なぜ急にコロナワクチンの話題を言い出した?
 そして、ふと思う。多野さんは死期が迫っていることをうすうす感じて、ワクチン論争をふっかけてきたのではないか――と。
「確かに、コロナ下では皆が多かれ少なかれ異常な精神状態になってはいたと思います。私だって、違う話題だったらもっと“大人の対応”をしたと思うのに、なぜかワクチンに関するデマに関しては固執してしまいました。それにしても、それまでの付き合いでは穏やかで他愛ない会話しかしてこなかったし、仕事の上でも師匠のような存在だった多野さんがなぜ急にあんなことを言い出したのか、多野さんに残された時間が少なくなっていることへの焦りとかイライラのようなものがあったんじゃないか。そう思えてならないんです」
 多野さんは、よく「ボクは不思議な偶然にしょっちゅう遭遇するんだよね」と言っていた。多野さんと仕事をするようになってから、酒井さんにもときどき不思議な偶然が起こるようになった。
 驚いて多野さんに報告すると、「別に不思議でもなんでもないよ。ボクなんてそんなことが数えきれないほどあるんだから」と、妙な自慢をしていたっけ。

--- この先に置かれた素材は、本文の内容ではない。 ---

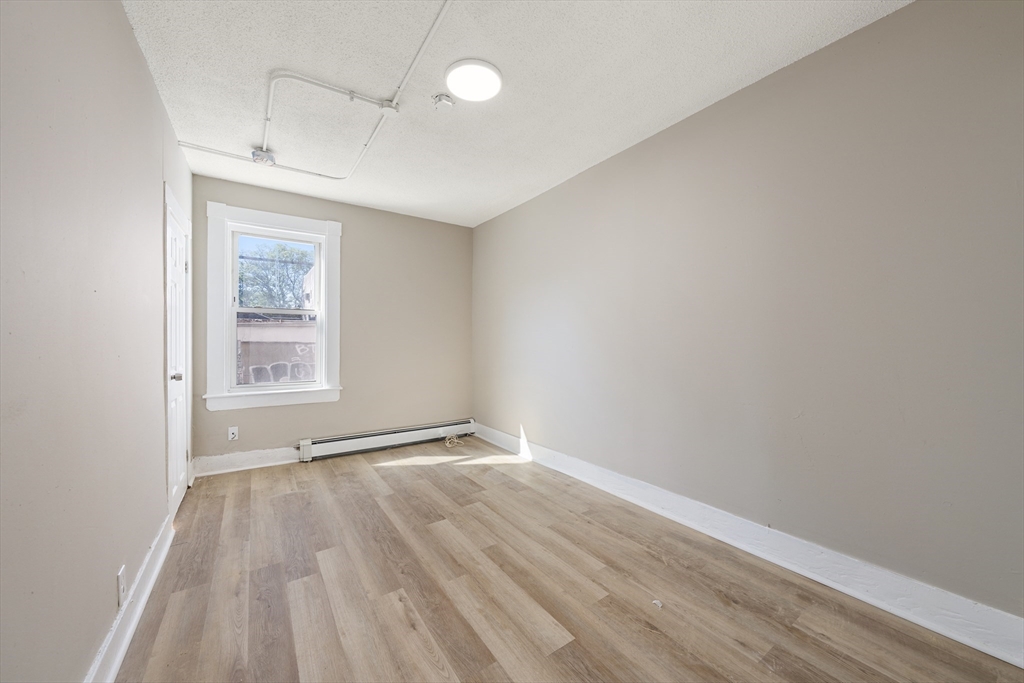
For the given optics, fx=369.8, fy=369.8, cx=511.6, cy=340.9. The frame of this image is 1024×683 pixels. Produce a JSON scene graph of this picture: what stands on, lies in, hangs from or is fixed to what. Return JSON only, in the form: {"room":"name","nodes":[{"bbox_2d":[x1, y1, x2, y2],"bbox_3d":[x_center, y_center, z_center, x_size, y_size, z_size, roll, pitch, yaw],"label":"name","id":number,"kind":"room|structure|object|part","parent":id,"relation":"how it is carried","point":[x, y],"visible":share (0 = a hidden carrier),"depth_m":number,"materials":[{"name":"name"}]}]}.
{"room":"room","nodes":[
{"label":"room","id":0,"kind":"room"},
{"bbox_2d":[0,0,191,682],"bbox_3d":[-1.463,-0.103,1.182,0.163,2.597,5.078,0,0,-34],"label":"left wall","id":1,"kind":"structure","parent":0,"point":[141,66],"depth_m":1.14,"materials":[{"name":"paint"}]},
{"bbox_2d":[116,565,126,608],"bbox_3d":[-1.498,0.941,1.420,0.009,0.119,0.073,0,0,-34],"label":"wall socket","id":2,"kind":"object","parent":1,"relation":"attached to","point":[121,588],"visible":0.97,"depth_m":1.41,"materials":[{"name":"white plastic"}]},
{"bbox_2d":[84,512,176,682],"bbox_3d":[-1.109,1.116,0.853,0.022,0.136,3.773,0,0,-34],"label":"left baseboard","id":3,"kind":"structure","parent":1,"relation":"attached to","point":[131,630],"depth_m":1.49,"materials":[{"name":"white paint"}]},
{"bbox_2d":[164,191,191,519],"bbox_3d":[-2.327,0.169,2.603,0.103,2.000,0.793,0,0,-34],"label":"door","id":4,"kind":"structure","parent":1,"relation":"in","point":[179,476],"depth_m":2.59,"materials":[{"name":"white paint"}]},
{"bbox_3d":[-2.131,0.224,2.356,0.074,0.063,0.065,0,0,-34],"label":"doorknob","id":5,"kind":"part","parent":4,"relation":"part of","materials":[{"name":"silver metal"}]},
{"bbox_2d":[188,173,473,466],"bbox_3d":[-1.640,-0.139,3.985,2.743,2.612,0.168,0,0,-34],"label":"back wall","id":6,"kind":"structure","parent":0,"point":[353,257],"depth_m":3.98,"materials":[{"name":"beige paint"}]},
{"bbox_2d":[227,426,238,440],"bbox_3d":[-2.522,0.835,3.341,0.071,0.116,0.009,0,0,-34],"label":"wall socket","id":7,"kind":"object","parent":6,"relation":"attached to","point":[231,435],"visible":0.99,"depth_m":3.34,"materials":[{"name":"white plastic"}]},
{"bbox_2d":[189,446,301,476],"bbox_3d":[-2.012,1.086,3.639,1.773,0.146,0.020,0,0,-34],"label":"back baseboard","id":8,"kind":"structure","parent":6,"relation":"attached to","point":[253,466],"depth_m":3.35,"materials":[{"name":"white paint"}]},
{"bbox_2d":[206,199,342,413],"bbox_3d":[-2.238,-0.289,3.564,1.104,1.812,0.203,0,0,-34],"label":"window","id":9,"kind":"structure","parent":6,"relation":"in","point":[289,224],"depth_m":3.45,"materials":[{"name":"white paint"}]},
{"bbox_2d":[296,419,474,461],"bbox_3d":[-1.265,1.064,4.096,1.930,0.185,0.072,0,0,-34],"label":"baseboard heater","id":10,"kind":"object","parent":6,"relation":"attached to","point":[363,439],"visible":0.99,"depth_m":3.95,"materials":[{"name":"white metal"}]},
{"bbox_2d":[121,0,911,227],"bbox_3d":[-0.290,-1.479,2.002,2.994,0.121,5.138,0,0,-34],"label":"ceiling","id":11,"kind":"structure","parent":0,"point":[646,120],"depth_m":2.00,"materials":[{"name":"white paint"}]},
{"bbox_2d":[250,148,276,165],"bbox_3d":[-1.925,-1.419,2.867,0.151,0.068,0.151,0,0,-34],"label":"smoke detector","id":12,"kind":"object","parent":11,"relation":"attached to","point":[259,152],"visible":0.98,"depth_m":2.83,"materials":[{"name":"white"}]},
{"bbox_2d":[166,0,452,181],"bbox_3d":[-1.086,-1.399,1.937,1.196,0.049,3.300,0,0,-34],"label":"conduit","id":13,"kind":"object","parent":11,"relation":"attached to","point":[297,170],"visible":0.98,"depth_m":2.21,"materials":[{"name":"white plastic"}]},
{"bbox_2d":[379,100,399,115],"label":"junction box","id":14,"kind":"object","parent":11,"relation":"attached to","point":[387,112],"visible":0.98,"depth_m":2.20,"materials":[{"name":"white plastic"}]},
{"bbox_2d":[432,93,454,109],"bbox_3d":[-0.408,-1.408,2.192,0.125,0.047,0.125,0,0,-34],"label":"smoke detector","id":15,"kind":"object","parent":11,"relation":"attached to","point":[443,100],"visible":0.99,"depth_m":2.16,"materials":[{"name":"white"}]},
{"bbox_2d":[444,59,501,101],"bbox_3d":[-0.212,-1.417,2.030,0.307,0.029,0.310,0,0,-34],"label":"ceiling light","id":16,"kind":"object","parent":11,"relation":"attached to","point":[493,80],"visible":0.99,"depth_m":1.99,"materials":[{"name":"white plastic"}]},
{"bbox_2d":[113,438,1023,682],"bbox_3d":[-0.243,1.229,1.937,2.993,0.119,5.120,0,0,-34],"label":"floor","id":17,"kind":"structure","parent":0,"point":[572,644],"depth_m":1.71,"materials":[{"name":"brown wood"}]},
{"bbox_2d":[444,432,474,447],"bbox_3d":[-0.613,1.135,4.346,0.388,0.110,0.263,0,0,-34],"label":"cable","id":18,"kind":"object","parent":17,"relation":"on","point":[455,441],"visible":0.98,"depth_m":4.27,"materials":[{"name":"plastic"}]},
{"bbox_2d":[651,598,662,607],"bbox_3d":[0.648,1.167,1.653,0.042,0.013,0.045,0,0,-34],"label":"paper scrap","id":19,"kind":"object","parent":17,"relation":"on","point":[656,602],"visible":0.94,"depth_m":1.64,"materials":[{"name":"white paper"}]},
{"bbox_2d":[472,0,1023,626],"bbox_3d":[0.914,-0.126,2.780,0.161,2.592,5.007,0,0,-34],"label":"right wall","id":20,"kind":"structure","parent":0,"point":[493,227],"depth_m":1.81,"materials":[{"name":"paint"}]},
{"bbox_2d":[477,424,1023,668],"bbox_3d":[0.871,1.088,2.684,0.022,0.146,4.604,0,0,-34],"label":"right baseboard","id":21,"kind":"structure","parent":20,"relation":"attached to","point":[934,628],"depth_m":1.79,"materials":[{"name":"white paint"}]},
{"label":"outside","id":22,"kind":"structure","parent":0,"visible":0},
{"label":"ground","id":23,"kind":"structure","parent":22,"visible":0},
{"bbox_2d":[236,241,312,309],"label":"tree","id":24,"kind":"object","parent":23,"relation":"on","point":[283,249],"visible":0.44,"materials":[{"name":"green plant"}]},
{"bbox_2d":[236,314,317,384],"bbox_3d":[-4.527,0.751,7.540,5.293,2.431,0.575,0,0,-34],"label":"building","id":25,"kind":"structure","parent":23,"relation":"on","point":[277,345],"depth_m":7.20,"materials":[{"name":"brick"}]}
]}

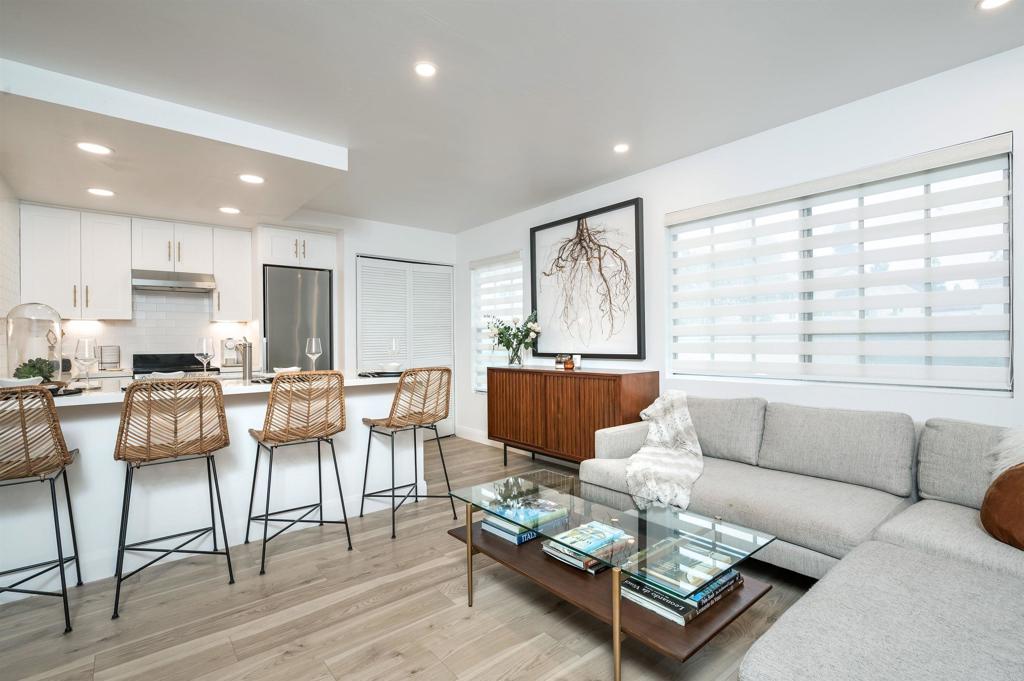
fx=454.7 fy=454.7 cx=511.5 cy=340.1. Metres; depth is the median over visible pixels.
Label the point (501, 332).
flower vase
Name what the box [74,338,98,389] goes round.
wine glass
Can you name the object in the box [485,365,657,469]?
sideboard
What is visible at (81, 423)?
kitchen island
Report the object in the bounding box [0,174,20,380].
left wall
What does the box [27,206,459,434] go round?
back wall
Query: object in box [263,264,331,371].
refrigerator
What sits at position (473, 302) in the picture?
narrow window
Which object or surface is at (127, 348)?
tile backsplash
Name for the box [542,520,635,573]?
book stack
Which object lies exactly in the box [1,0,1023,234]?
ceiling
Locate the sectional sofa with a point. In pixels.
(908, 531)
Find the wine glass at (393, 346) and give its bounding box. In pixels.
[387,337,399,368]
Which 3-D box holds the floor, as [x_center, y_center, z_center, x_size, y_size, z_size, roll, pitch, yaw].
[-0.292,1.195,1.889,4.529,0.098,7.366,0,0,-40]
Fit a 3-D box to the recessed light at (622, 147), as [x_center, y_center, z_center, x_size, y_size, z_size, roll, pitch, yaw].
[0.756,-1.328,3.145,0.123,0.006,0.124,0,0,-40]
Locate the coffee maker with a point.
(229, 342)
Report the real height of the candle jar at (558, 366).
0.128 m
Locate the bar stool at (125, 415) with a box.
[111,378,234,620]
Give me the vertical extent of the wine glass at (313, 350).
0.255 m
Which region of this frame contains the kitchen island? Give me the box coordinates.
[0,375,417,596]
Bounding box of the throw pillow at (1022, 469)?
[980,465,1023,550]
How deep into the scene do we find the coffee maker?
4.57 m
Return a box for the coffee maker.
[221,336,241,367]
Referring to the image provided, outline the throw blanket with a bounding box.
[625,391,704,512]
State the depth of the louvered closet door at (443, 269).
5.20 m
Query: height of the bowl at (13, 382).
0.060 m
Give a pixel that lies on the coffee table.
(616, 618)
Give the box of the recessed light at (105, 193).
[87,187,114,196]
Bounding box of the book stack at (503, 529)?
[480,496,567,545]
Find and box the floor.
[0,434,821,680]
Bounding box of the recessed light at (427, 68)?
[413,61,437,77]
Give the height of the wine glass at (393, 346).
0.248 m
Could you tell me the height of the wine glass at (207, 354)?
0.250 m
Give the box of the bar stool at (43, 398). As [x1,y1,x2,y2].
[0,385,82,633]
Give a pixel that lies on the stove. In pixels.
(145, 372)
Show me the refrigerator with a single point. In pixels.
(311, 294)
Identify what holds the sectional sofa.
on the floor
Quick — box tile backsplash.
[66,288,253,372]
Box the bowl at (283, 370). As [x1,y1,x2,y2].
[273,365,300,373]
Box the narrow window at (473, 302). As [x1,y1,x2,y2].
[471,252,522,392]
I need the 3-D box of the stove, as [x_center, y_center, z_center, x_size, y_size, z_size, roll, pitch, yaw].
[-3.117,0.641,4.221,0.691,1.058,0.694,0,0,-40]
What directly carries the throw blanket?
on the sectional sofa
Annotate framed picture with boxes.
[529,197,644,360]
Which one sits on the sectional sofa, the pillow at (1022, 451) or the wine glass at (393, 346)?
the pillow at (1022, 451)
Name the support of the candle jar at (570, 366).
on the sideboard
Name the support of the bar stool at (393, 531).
on the floor
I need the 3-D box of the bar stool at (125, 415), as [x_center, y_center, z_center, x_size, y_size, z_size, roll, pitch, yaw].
[-1.611,0.667,2.175,0.457,0.977,0.485,0,0,-40]
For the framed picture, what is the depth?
3.92 m
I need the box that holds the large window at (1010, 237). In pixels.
[665,135,1015,393]
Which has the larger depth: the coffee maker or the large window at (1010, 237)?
the coffee maker
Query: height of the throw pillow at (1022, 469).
0.338 m
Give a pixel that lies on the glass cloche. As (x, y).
(21, 328)
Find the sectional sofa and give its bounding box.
[580,393,1023,680]
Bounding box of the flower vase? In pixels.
[487,311,540,365]
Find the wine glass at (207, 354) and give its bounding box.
[196,337,213,375]
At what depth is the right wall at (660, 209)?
2.73 m
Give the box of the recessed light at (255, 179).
[238,173,264,183]
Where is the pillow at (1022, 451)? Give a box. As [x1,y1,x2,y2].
[988,426,1023,477]
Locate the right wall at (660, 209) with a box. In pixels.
[456,43,1023,458]
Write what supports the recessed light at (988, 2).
in the ceiling at (443, 16)
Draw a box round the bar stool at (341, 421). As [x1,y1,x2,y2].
[247,371,351,575]
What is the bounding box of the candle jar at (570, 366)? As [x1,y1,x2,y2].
[563,354,574,369]
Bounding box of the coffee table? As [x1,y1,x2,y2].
[445,469,775,680]
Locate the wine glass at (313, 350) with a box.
[305,336,321,370]
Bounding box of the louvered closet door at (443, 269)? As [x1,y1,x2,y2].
[358,255,454,437]
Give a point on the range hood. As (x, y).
(199, 282)
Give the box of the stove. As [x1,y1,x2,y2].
[131,353,222,376]
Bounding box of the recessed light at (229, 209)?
[219,206,240,214]
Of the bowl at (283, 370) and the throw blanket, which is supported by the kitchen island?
the bowl at (283, 370)
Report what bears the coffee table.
on the floor
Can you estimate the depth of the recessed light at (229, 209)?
3.95 m
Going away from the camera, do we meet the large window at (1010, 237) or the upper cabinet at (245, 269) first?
the large window at (1010, 237)
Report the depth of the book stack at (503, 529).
2.05 m
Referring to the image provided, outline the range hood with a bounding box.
[131,268,215,293]
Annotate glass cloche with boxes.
[5,302,63,384]
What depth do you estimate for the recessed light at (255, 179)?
3.22 m
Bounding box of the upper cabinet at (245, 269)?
[210,224,253,321]
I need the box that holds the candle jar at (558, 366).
[554,354,564,369]
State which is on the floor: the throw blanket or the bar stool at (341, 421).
the bar stool at (341, 421)
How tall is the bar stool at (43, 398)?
0.982 m
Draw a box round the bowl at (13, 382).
[0,376,40,387]
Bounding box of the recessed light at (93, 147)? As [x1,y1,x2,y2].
[76,141,112,154]
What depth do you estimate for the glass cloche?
2.18 m
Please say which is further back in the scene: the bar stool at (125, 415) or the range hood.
the range hood
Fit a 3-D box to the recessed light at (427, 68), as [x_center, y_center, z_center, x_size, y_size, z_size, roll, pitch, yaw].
[-0.423,-1.325,2.227,0.127,0.006,0.127,0,0,-40]
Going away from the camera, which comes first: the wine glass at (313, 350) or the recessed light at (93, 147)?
the recessed light at (93, 147)
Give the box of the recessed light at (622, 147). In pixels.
[613,143,629,153]
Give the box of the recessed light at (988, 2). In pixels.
[976,0,1011,10]
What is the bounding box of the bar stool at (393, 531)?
[360,366,453,539]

 多野さんの最後のメールにも何か意味があるのかもしれない、などとつい深読みしてしまう。
自分もそういう齢になったんだなと思う
 多野さんの息子からの手紙には、最後に父親が取り組んでいた集大成のような仕事があって、それを息子さんが受け継ぎ、完成させてから会社を閉じる、と書いてあった。
「まだ若いのに、よくやっているなと感心しました。さすが多野さんの息子ですね、と伝えたかった。私が素人に毛が生えた程度のスキルや経験しかなかったころから、ここまで仕事を振ってくれて、見守って育ててくださったことへの感謝を込めて、息子さんにはお悔みの手紙を出しましたが、最後のやりとりについて書けませんでした。ご家族は多野さんの異変を何か感じていなかったのか、確かめたくはあったのですが」
 友人や仕事先の人との別れが増えてきた。自分もそういう齢になったんだなと思う。できれば、お世話になった多野さんとはちゃんとお別れをしたかったと思うが、仕方ない。
 そして、こんな思いが想起するのだ。
 十数年前の脳卒中が急死の原因になるのだろうか? 本当は、ワクチンが原因なのではないか。
 いや、そんなことを思うこと自体、反ワクチン派の片棒をかつぐことになる。ワクチンへの疑念を振り払おうとするが、またよみがえるのだ。「ワクチンで亡くなった人は多いんだよ。国が隠しているだけで」という多野さんの言葉が。